__EXERCISE REQUIREMENTS__
Rewrite the lines below as a JSON list of strings, one string for each line, with blank lines left out. Leave the pictures out of the answer.

BEGIN DATASET CONTENT

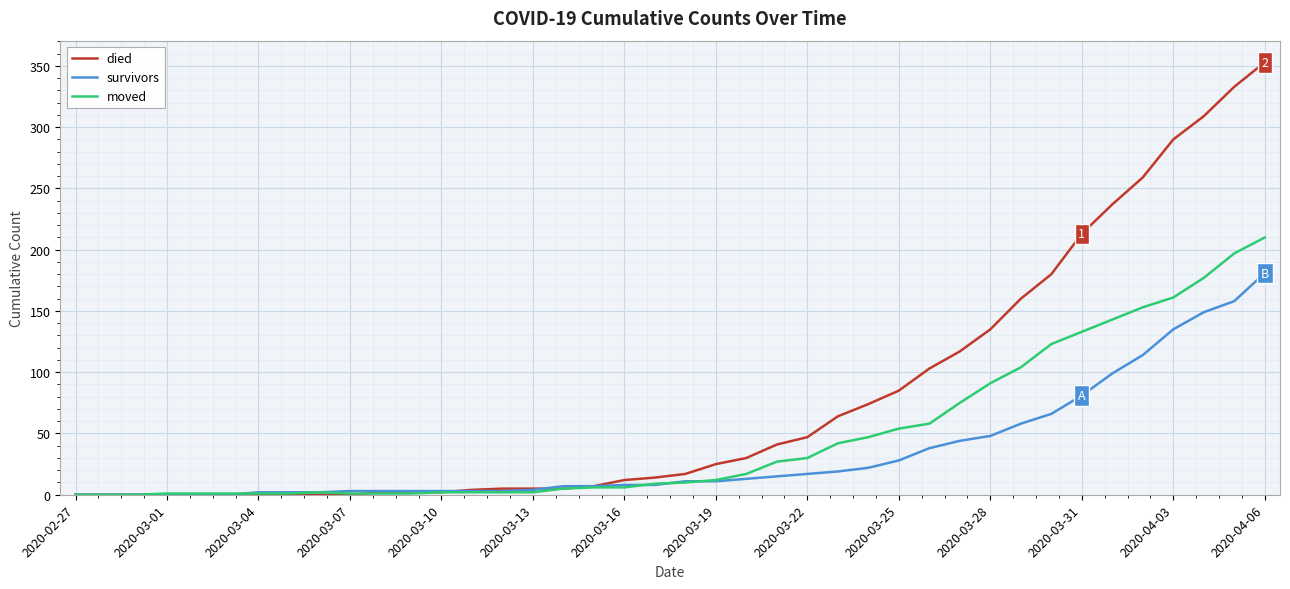

Which series has the largest total across all categories?

died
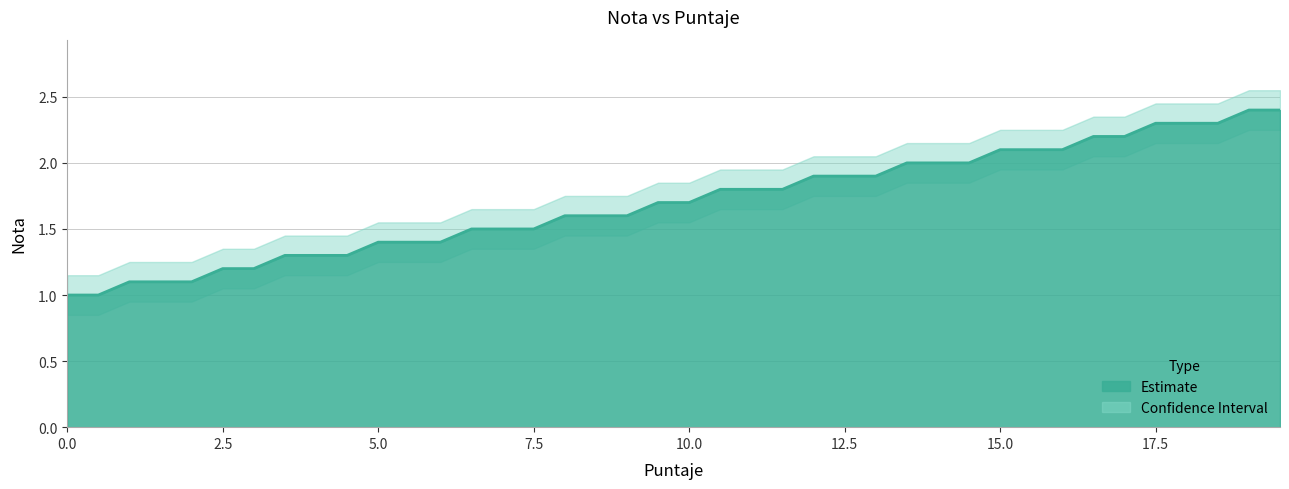

What is the minimum value shown in the chart?

0.8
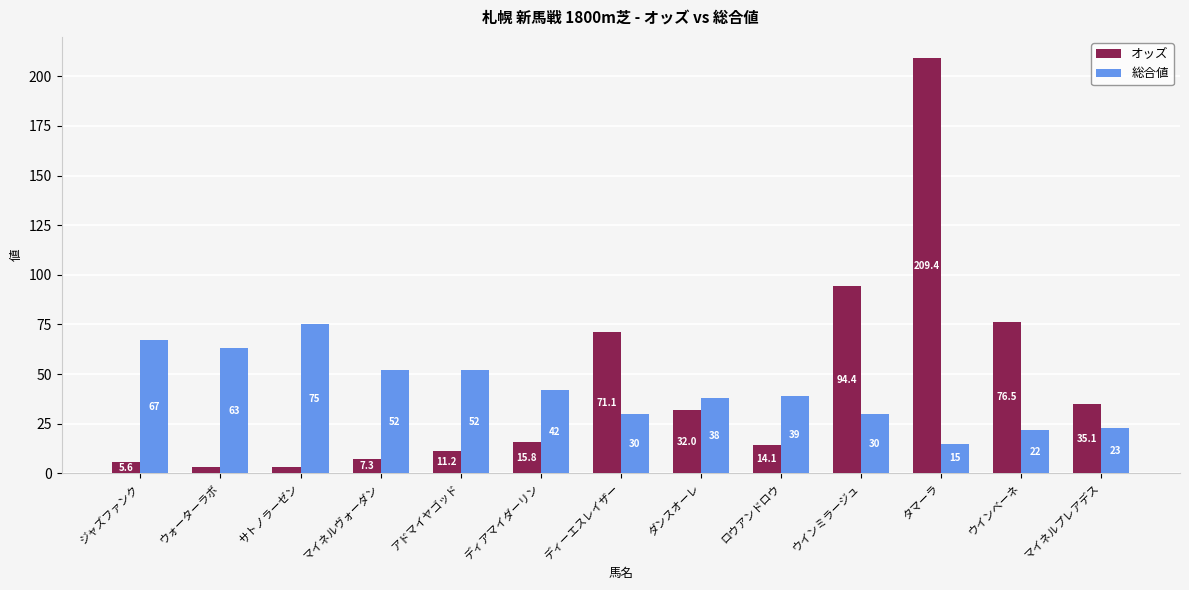

Which series has the widest spread of values?

オッズ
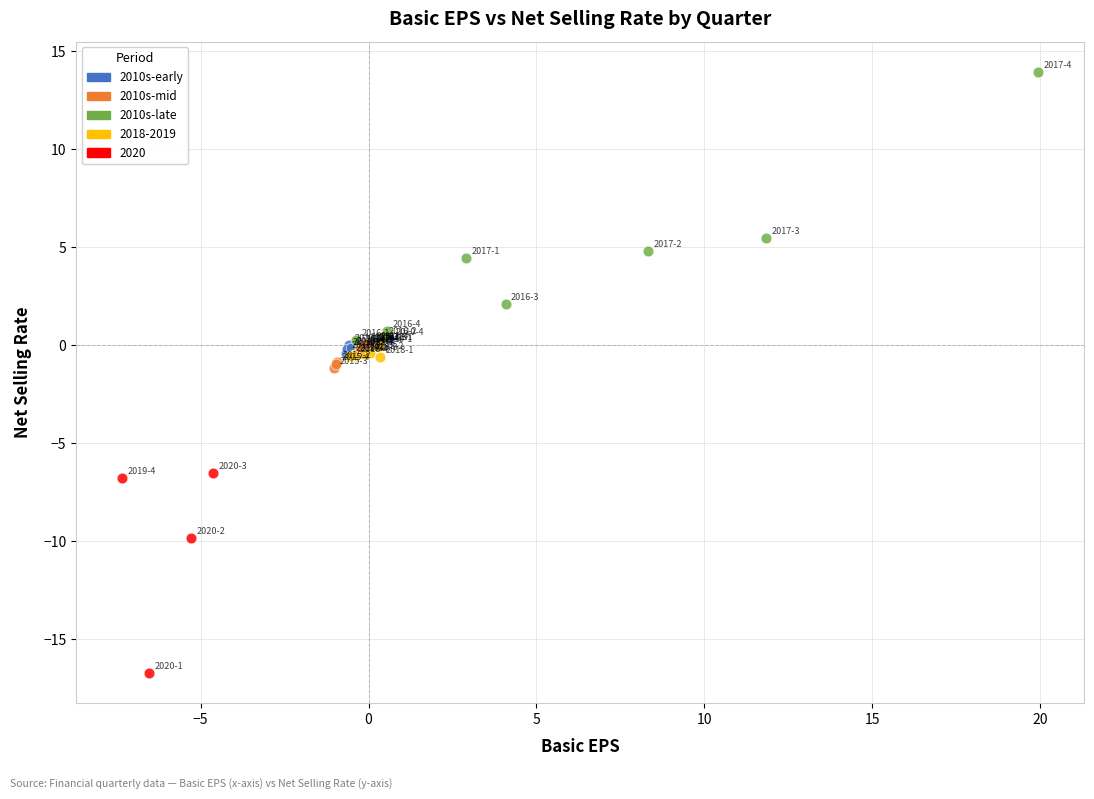

Which series contains the highest Y value?

2010s-late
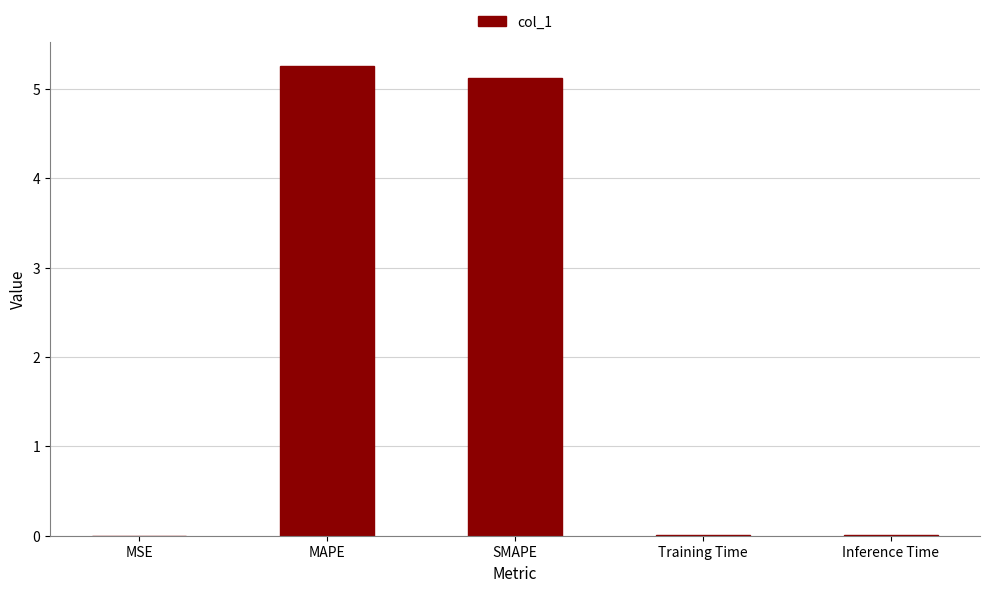

What is the greatest value displayed?

5.3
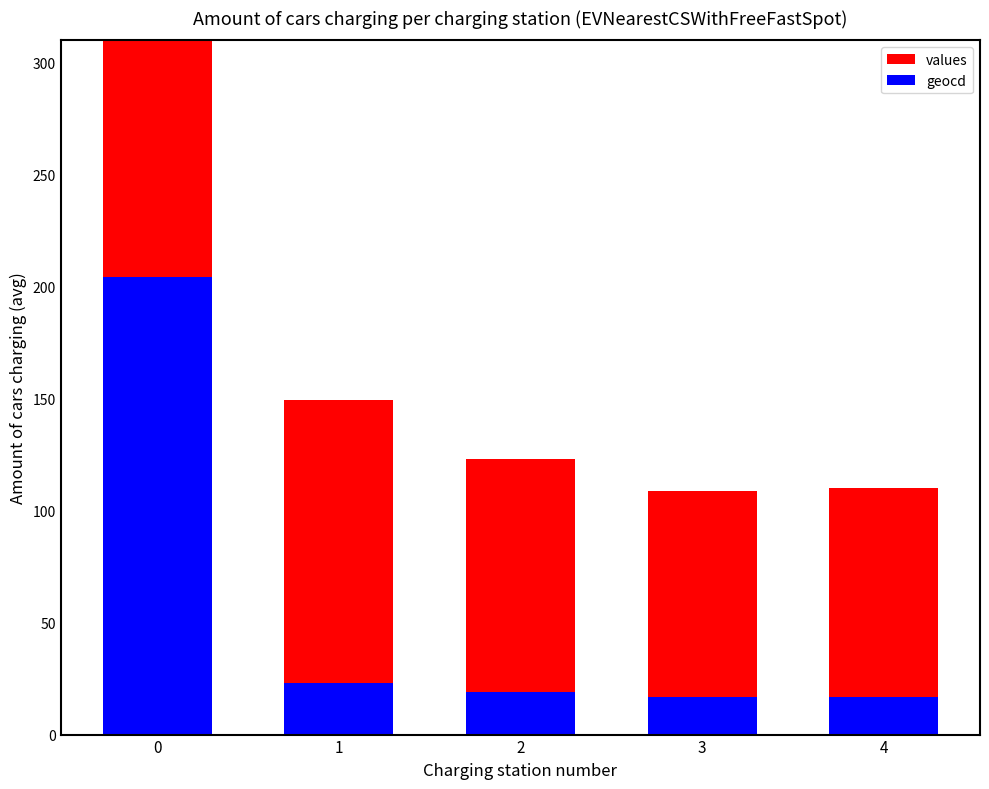

The geocd series shows 301.2 at 0. True or false?

False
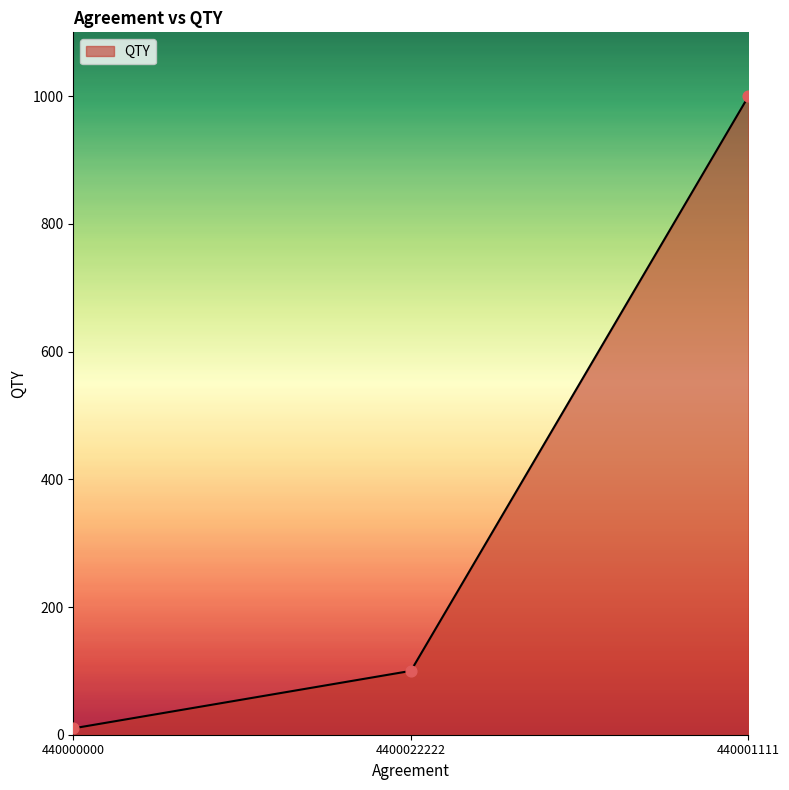

What is the ratio of the value at 4400022222 to the value at 440001111?

0.1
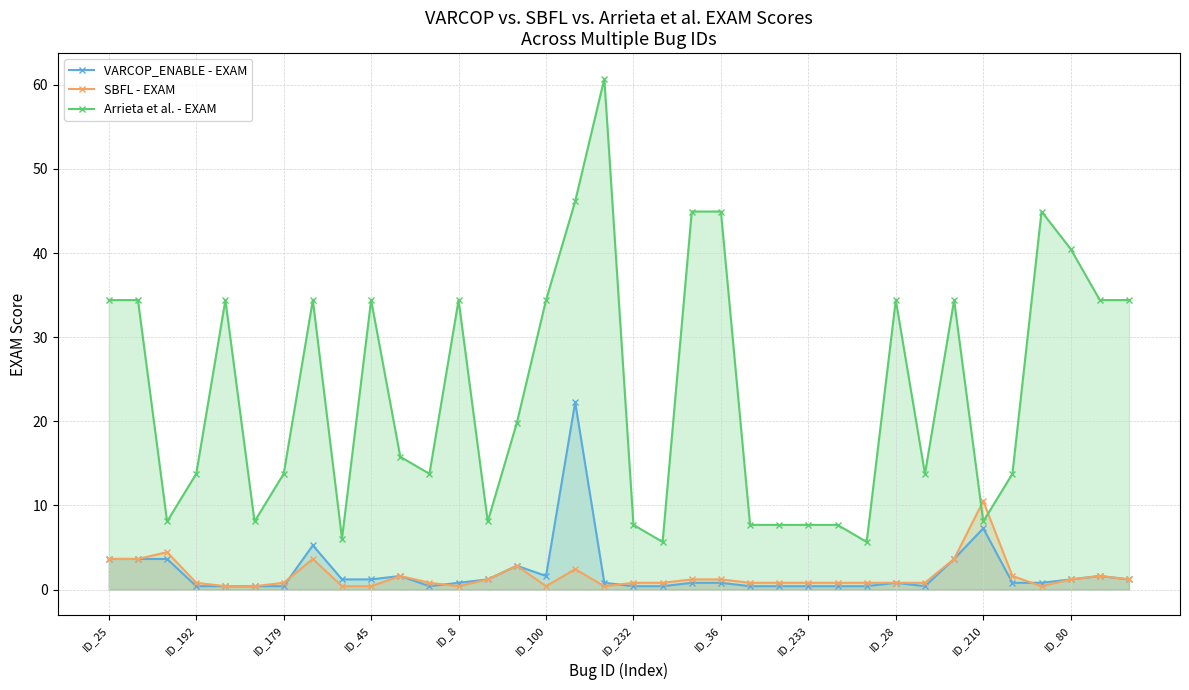

What is the difference between the second highest and minimum values in the Arrieta et al. - EXAM series?

40.5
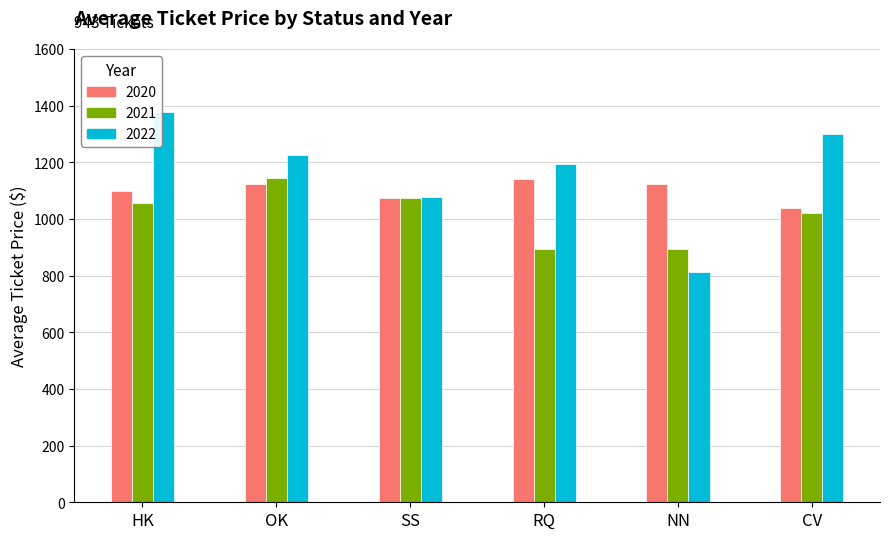

What is the difference between the maximum and minimum values in the 2020 series?

102.9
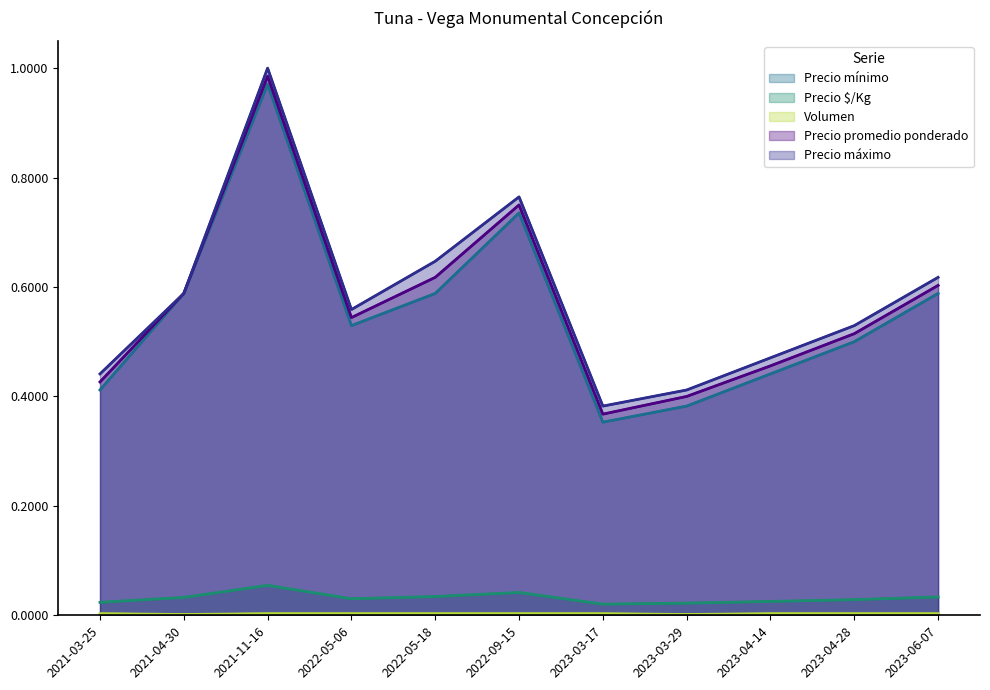

Which series has the largest total across all categories?

Precio máximo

END DATASET CONTENT

__RESPONSE AREA__
[
  "Which series has the largest total across all categories?",
  "died",
  "What is the minimum value shown in the chart?",
  "0.8",
  "Which series has the widest spread of values?",
  "オッズ",
  "Which series contains the highest Y value?",
  "2010s-late",
  "What is the greatest value displayed?",
  "5.3",
  "The geocd series shows 301.2 at 0. True or false?",
  "False",
  "What is the ratio of the value at 4400022222 to the value at 440001111?",
  "0.1",
  "What is the difference between the second highest and minimum values in the Arrieta et al. - EXAM series?",
  "40.5",
  "What is the difference between the maximum and minimum values in the 2020 series?",
  "102.9",
  "Which series has the largest total across all categories?",
  "Precio máximo"
]